Europe’s nature is declining at a rapid rate, as assessments under the Habitats Directive (European Environment Agency, 2020) and the IUCN Red List of Species (e.g. IUCN, 2019) repeatedly show. Its intact ecosystems tend to be small and isolated, which hinders the ecological processes and functions necessary for their survival. Restoring nature across degraded landscapes, while protecting the intact nature we have left, is crucial to support biodiversity and the ecosystems on which we all rely.

IUCN Member Rewilding Europe recently launched a call for action to drive forward and scale up practical rewilding across Europe, urging EU politicians to prioritise nature restoration in the upcoming EU Biodiversity Strategy to 2030. Organisations and individuals across sectors, including energy, land management, forestry, river management, investment, research and others, as well as citizens, are called on to co-sign and share the #CallForAWilderEurope. To date around 60 organisations in Europe have co-signed the Call for Action for A Wilder Europe and a global call for action will follow in the lead-up to the 15th meeting of the Conference of the Parties to the Convention on Biological Diversity.

In support of the call for action, a consortium of partners including IUCN Members Rewilding Europe, WWF and Birdlife International, with European Environmental Bureau, iDiv and Martin-Luther University Halle-Wittenberg, have published a series of policy papers that make the case for landscape-scale nature recovery. The consortium calls on the European Commission to propose legislation that drives ecosystem restoration in the upcoming Biodiversity Strategy to 2030, increasing the share of the European territory in good ecological condition.

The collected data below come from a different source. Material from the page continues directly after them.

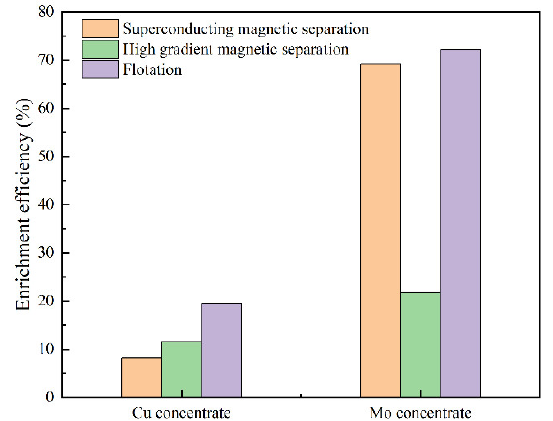
Figure 9. Comparison of enrichment efficiency of different methods; superconducting magnetic separation with magnetic induction of 7 T, pulp concentration of 20%, and feed velocity of 5 L/min; high gradient magnetic separation [24] with magnetic induction of 1.8 T, pulp concentration of 11.17% and feed velocity of 4 L/min; flotation [25] with kerogen 8 mg/L and terpenic oil 20 mg/L, pH 8.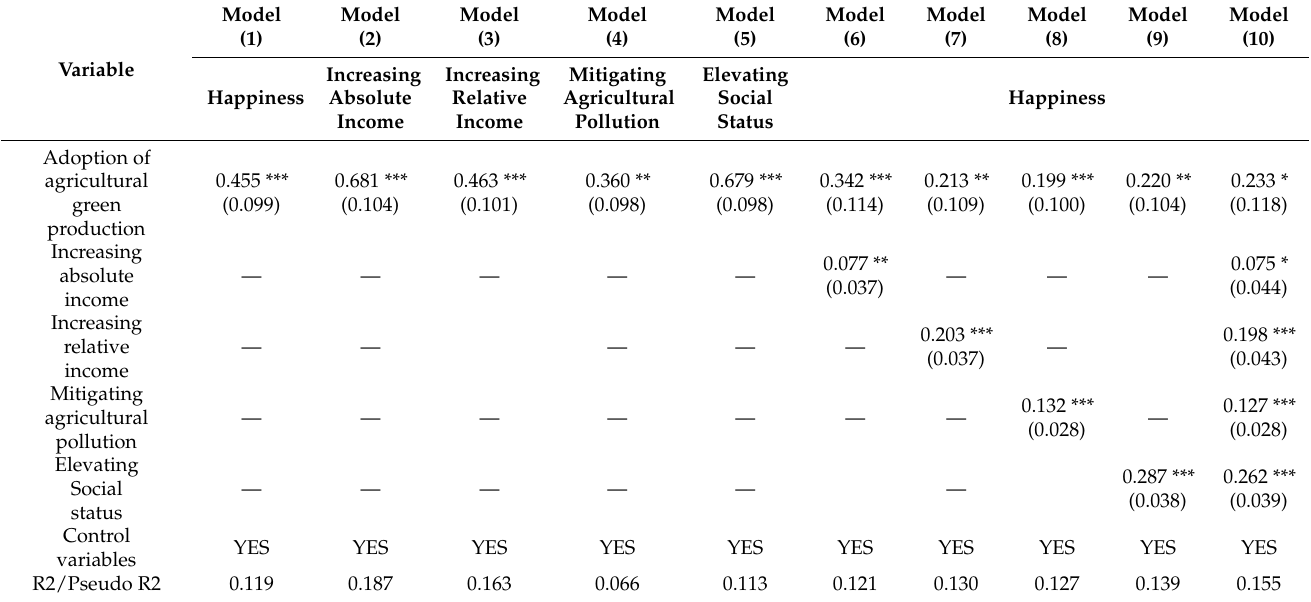
Table 4. Estimation results of the mediation effect of adopting agricultural green production on farmers’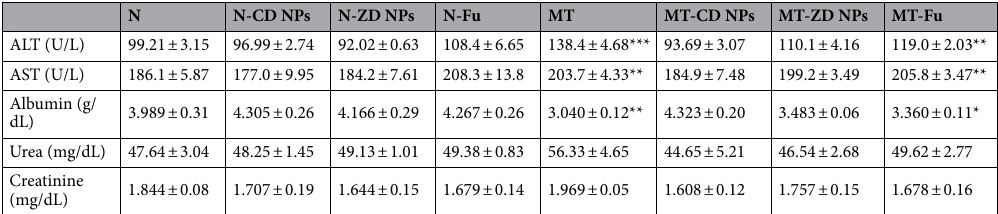
Table 1. Liver and kidney functional parameters. N the untreated healthy control normal mouse group, N‑CD NPs nanocomplex of Cu 4 O 3 with diethyldithiocarbamate (DE)-treated normal mouse group, N‑ZD NPs nanocomplex of ZnO with DE-treated normal mouse group, N‑Fu 5-fluorouracil-treated normal mouse group, MT the untreated mammary tumor-bearing mouse group, MT‑CD NPs CD NPs-treated MT group, MT‑ZD NPs ZD NPs-treated MT, and MT‑Fu Fu-treated MT group. All values are demonstrated as mean ± SEM. N group was compared to other groups and considered significantly different at p < 0.05*, < 0.01**, and < 0.0001***.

To support decision makers at different levels, the consortium has suggested priority corridors for nature recovery that will improve connectivity between the sites of Europe’s existing intact nature. The suggestions are based on spatial analyses of the ecological integrity of nature and the extent of impacts from forestry and grazing. The recovery of natural ecosystems will not only tackle the biodiversity crisis but also act as a nature-based solution for climate change and provide many social and economic benefits to rural communities.